---------- Übungstext ----------
Zwei Tage nach der Messer-Attacke auf zwei Schülerinnen ist heute die dabei getötete 14-jährige Ece beigesetzt worden. Rund tausend Trauergäste kamen auf den Friedhof in Oberkirchberg, um Abschied zu nehmen.
Unterdessen hat Illerkirchbergs Bürgermeister Markus Häußler sich mit einem offenen Brief an die Bürger seiner Gemeinde gewandt. Er erklärte darin, wie die Aufteilung der Asylsuchenden von statten geht, wie in der Gemeinde Illerkirchberg die Geflüchteten integriert werden und bat darum, keine voreiligen Schlüsse zu ziehen und nicht zu verallgemeinern.
---------- Rohdaten ----------
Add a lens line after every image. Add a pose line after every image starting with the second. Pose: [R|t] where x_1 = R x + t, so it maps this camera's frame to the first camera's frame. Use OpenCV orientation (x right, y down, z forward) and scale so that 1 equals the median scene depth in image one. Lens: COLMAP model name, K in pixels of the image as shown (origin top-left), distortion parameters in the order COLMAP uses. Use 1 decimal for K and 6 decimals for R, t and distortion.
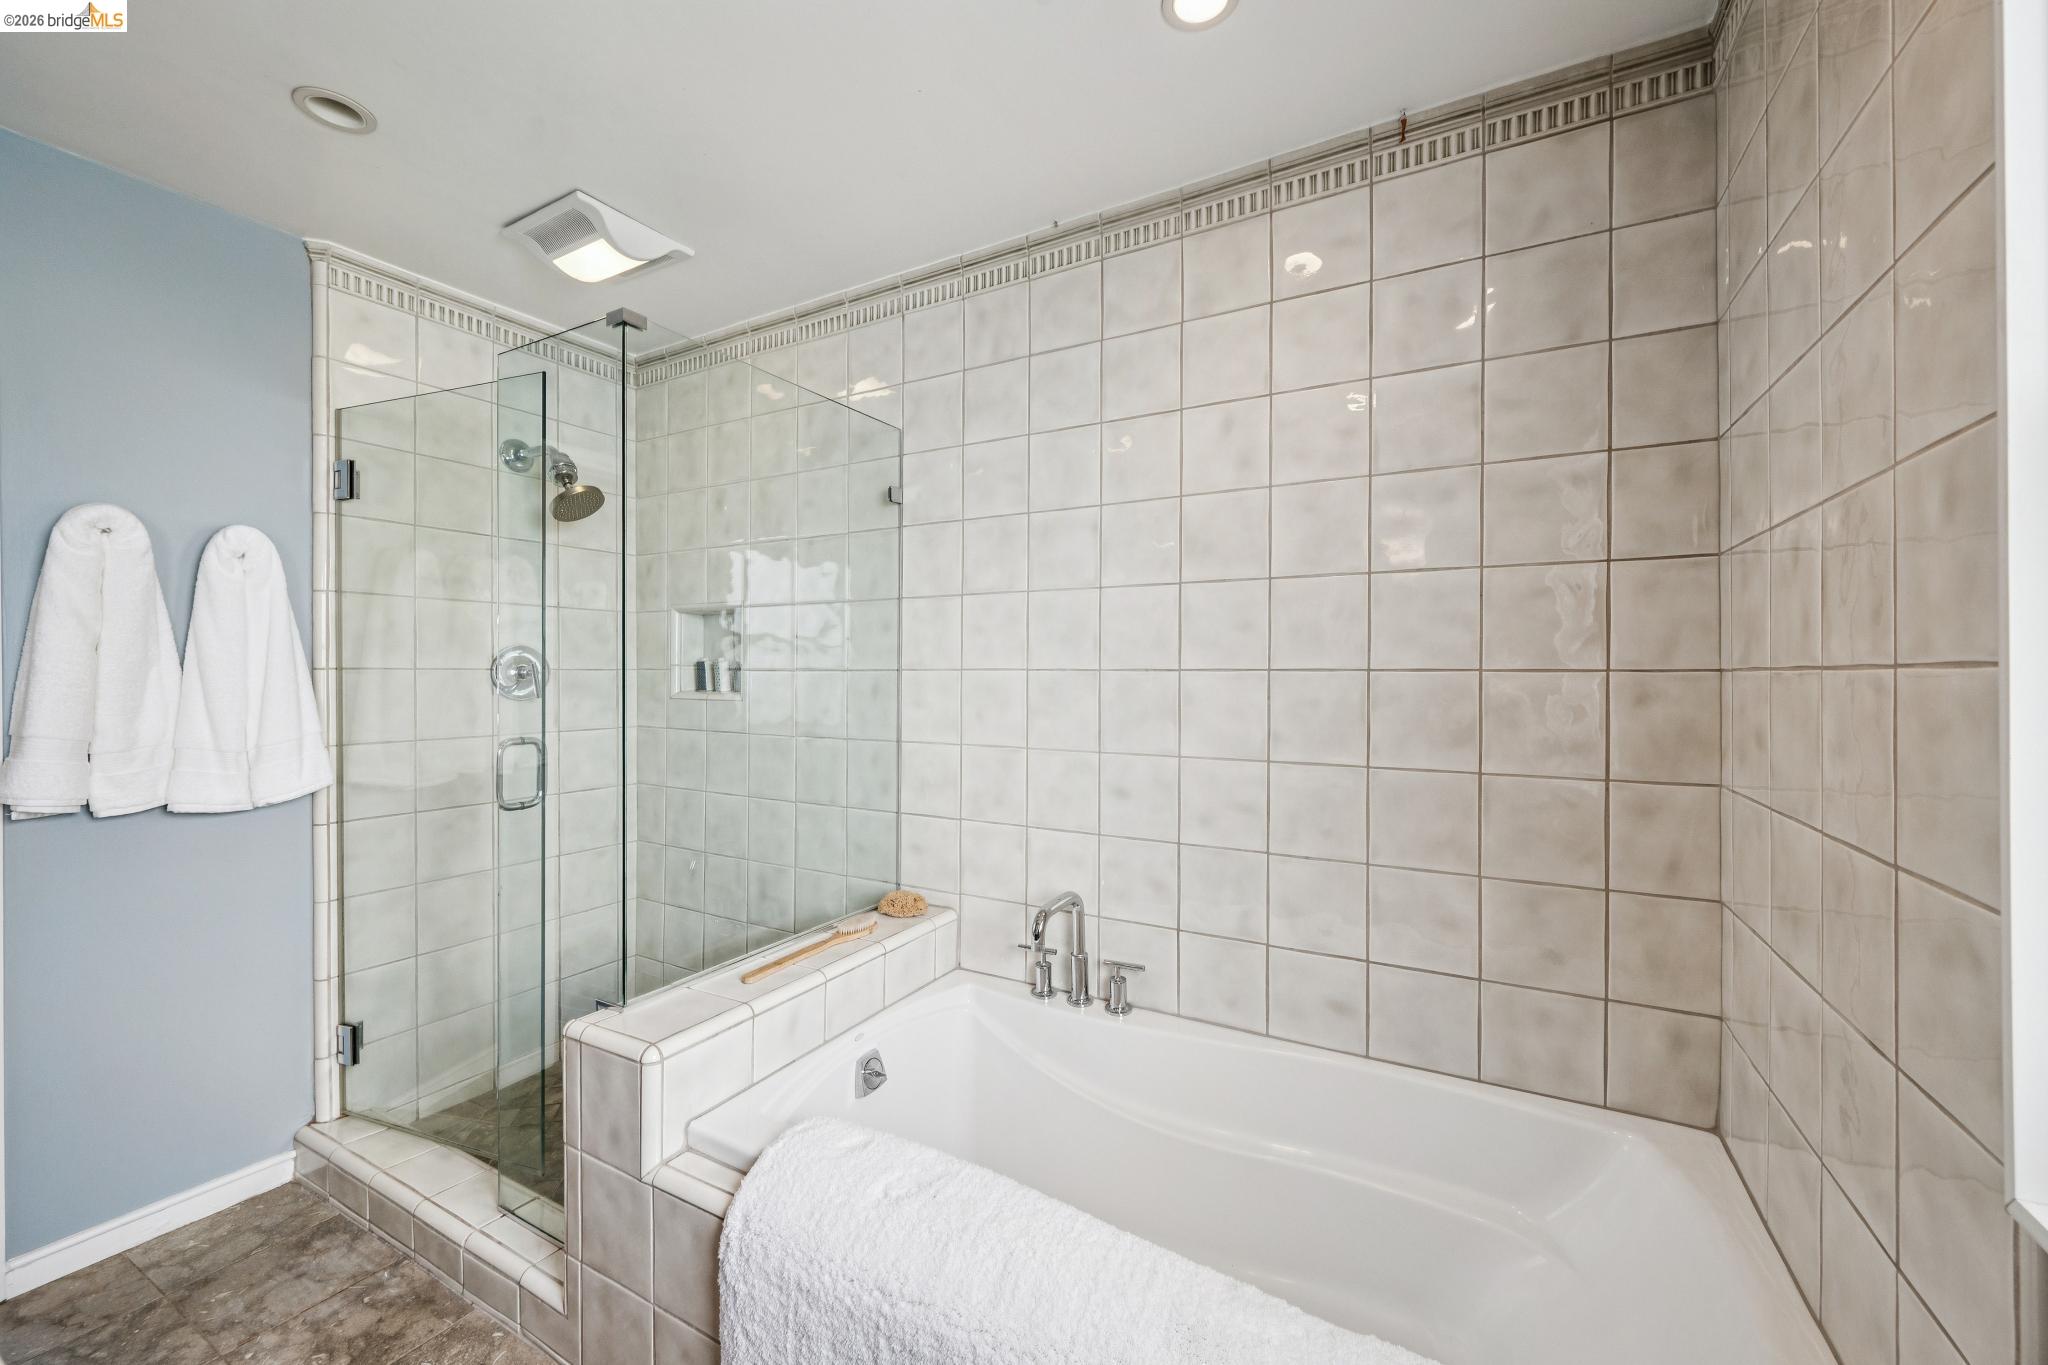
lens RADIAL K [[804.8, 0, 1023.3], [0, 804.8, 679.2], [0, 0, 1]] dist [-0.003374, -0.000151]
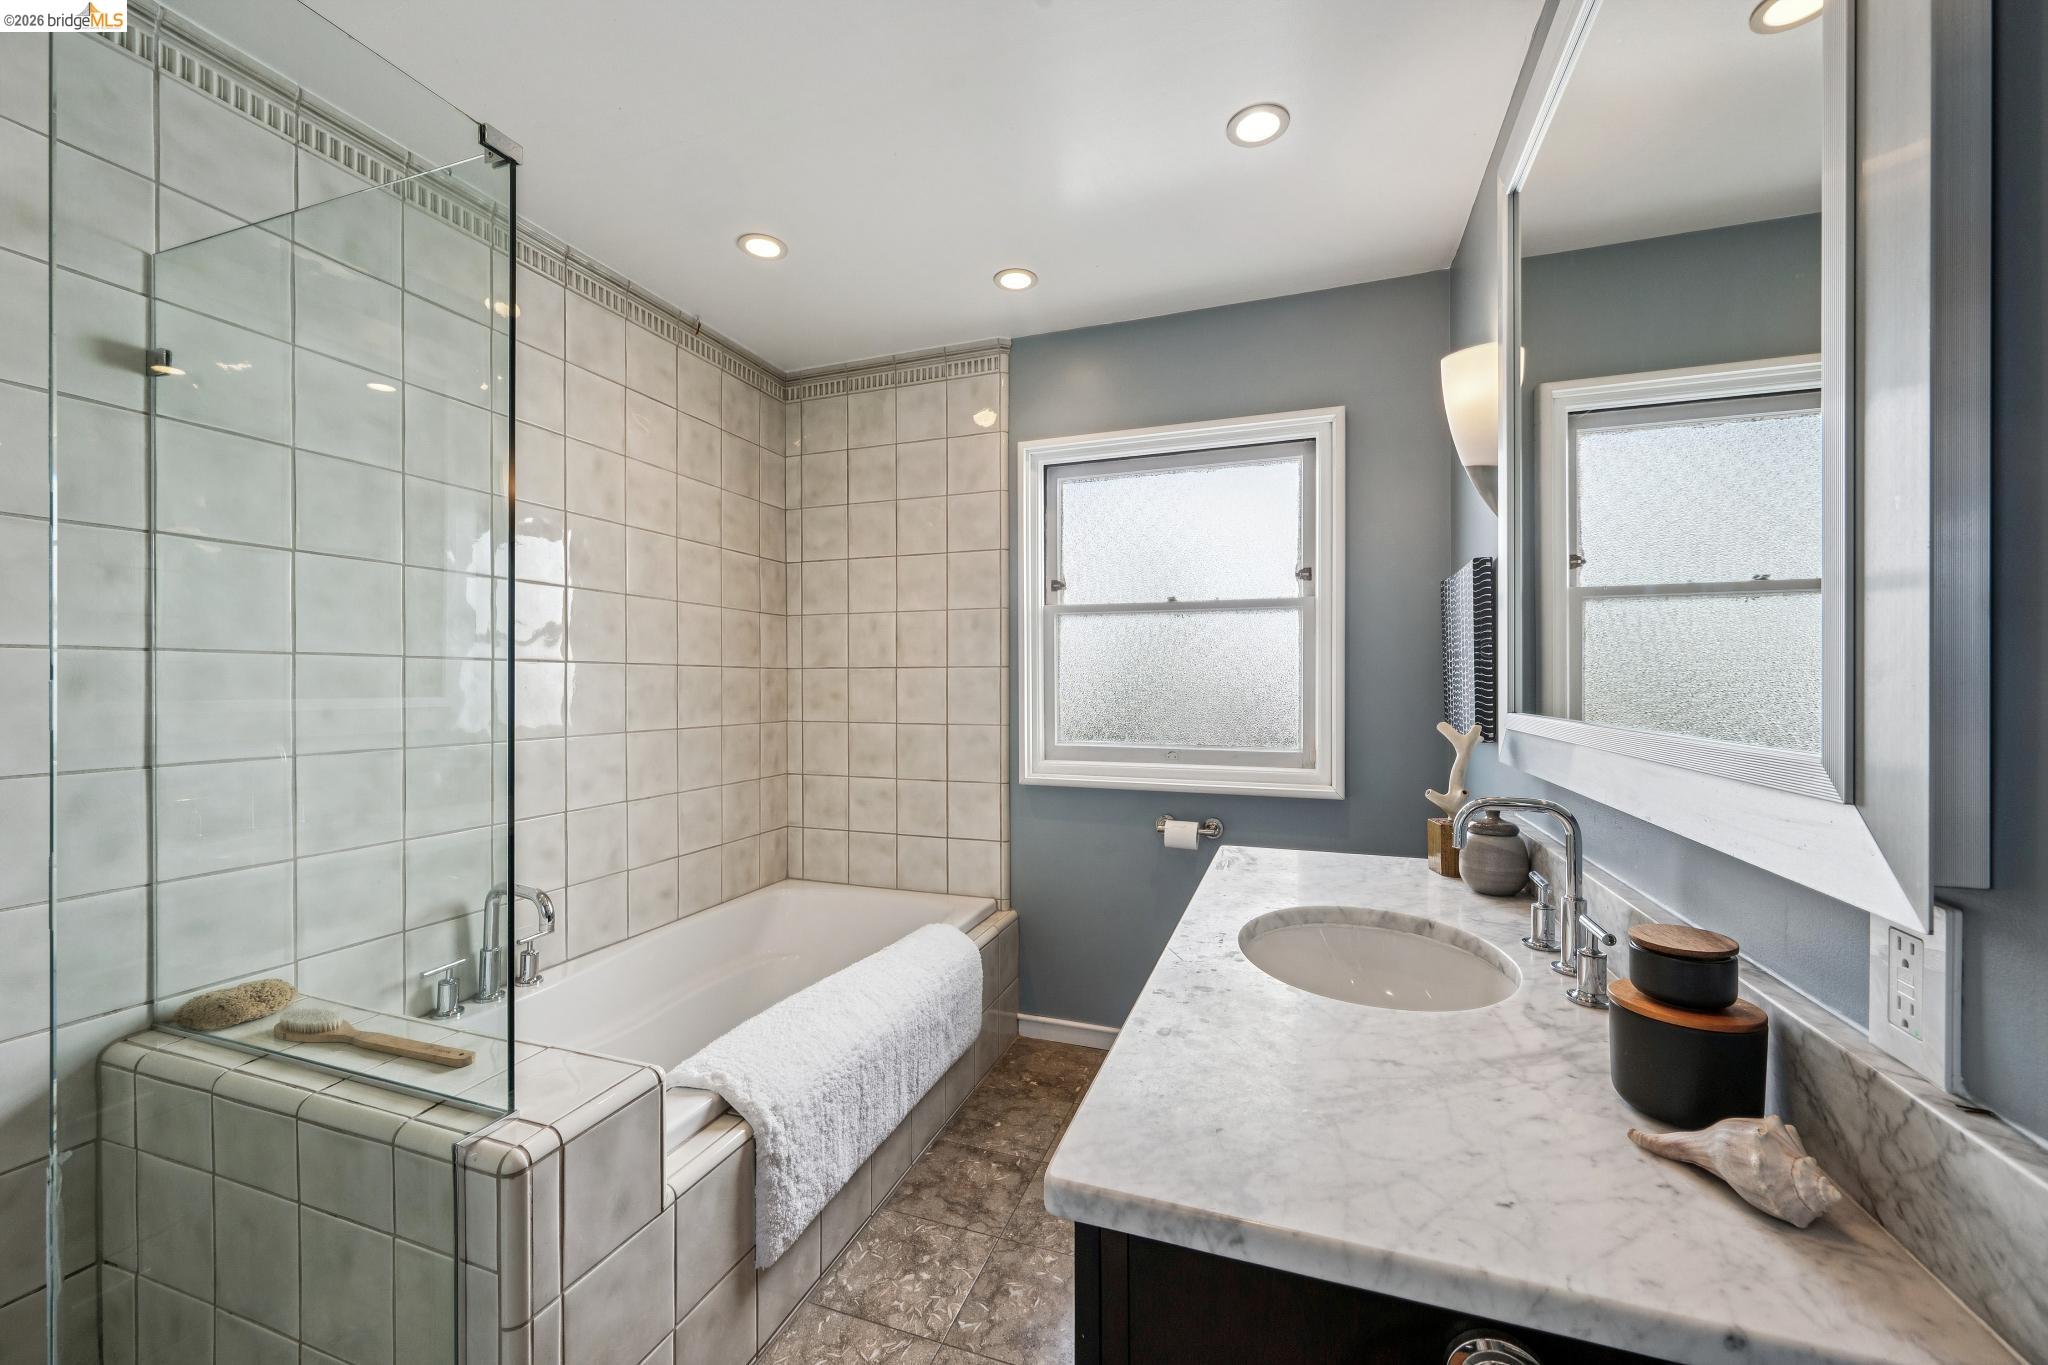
----------
◆ Ziel der Aufgabe
Drucke aus dem Übungstext die Stelle wortgetreu ab, beginnend mit „Zwei Tage nach“ und fortlaufend bis einschließlich „nicht zu verallgemeinern.“.

◆ Antwort
Zwei Tage nach der Messer-Attacke auf zwei Schülerinnen ist heute die dabei getötete 14-jährige Ece beigesetzt worden. Rund tausend Trauergäste kamen auf den Friedhof in Oberkirchberg, um Abschied zu nehmen.
Unterdessen hat Illerkirchbergs Bürgermeister Markus Häußler sich mit einem offenen Brief an die Bürger seiner Gemeinde gewandt. Er erklärte darin, wie die Aufteilung der Asylsuchenden von statten geht, wie in der Gemeinde Illerkirchberg die Geflüchteten integriert werden und bat darum, keine voreiligen Schlüsse zu ziehen und nicht zu verallgemeinern.